James Bradley

Bradley, James (1693-1762), an English astronomer, discovered the aberration of starlight that provided the first direct proof that the earth revolves around the sun, and the nutation, or nodding motion, of the earth's axis.

Bradley received his bachelor's and master's degrees from Balliol College, Oxford. He was trained in observational astronomy by a clergyman uncle, a skilled amateur astronomer, who introduced him to famous astronomer Edmond Halley. In 1718, on Halley's recommendation, Bradley was elected to the Royal Society. After a short stint in the clergy, Bradley was appointed professor of astronomy at Oxford in 1721.

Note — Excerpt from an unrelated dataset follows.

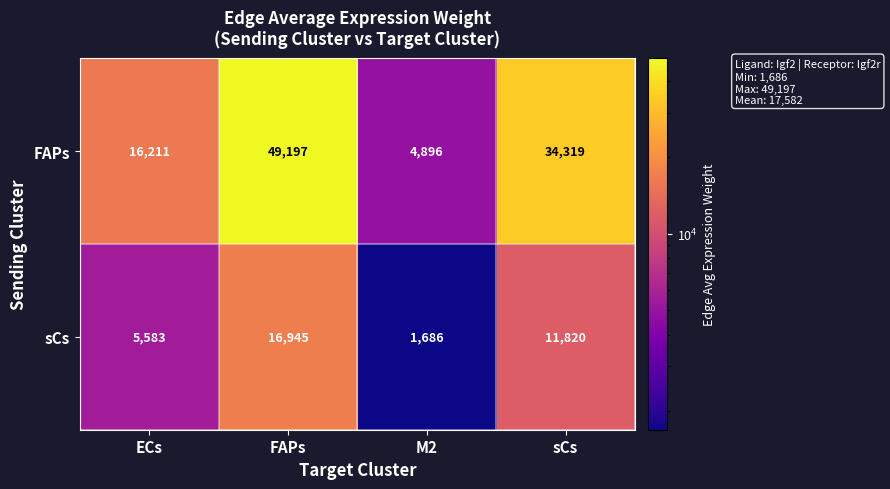

List the series in order of their peak value, highest first.

FAPs, sCs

In 1729, Bradley announced to the Royal Society his discovery of the aberration of starlight, an apparent slight change in the positions of stars that results from the earth's annual motion. One story tells that he had drawn his conclusion following a sail on the Thames River, when he observed that the wind vane of the mast shifted position with the boat's varying motion, even though the wind's direction was constant. Thus, he reasoned that the apparent shift in the position of the star Gamma Draconis resulted from the motion of the earth in its orbit. This provided the first direct observational proof of Nicolaus Copernicus 's assertion that the earth revolves around the sun.

Additional star measurements over 20 years led Bradley to conclude that the changing direction of the moon's gravitational pull caused nutation, an uneven nodding motion of the earth's axis. He announced this finding in 1748.

In 1742, Bradley succeeded Halley as astronomer royal, the chief astronomer of England. In additional to an annual stipend, he received a grant of 1,000 pounds for instruments, including two quadrants, which allowed more precise measurements. One quadrant was first used in a series of observations in the early 1750's to determine the latitude of the Royal Greenwich Observatory.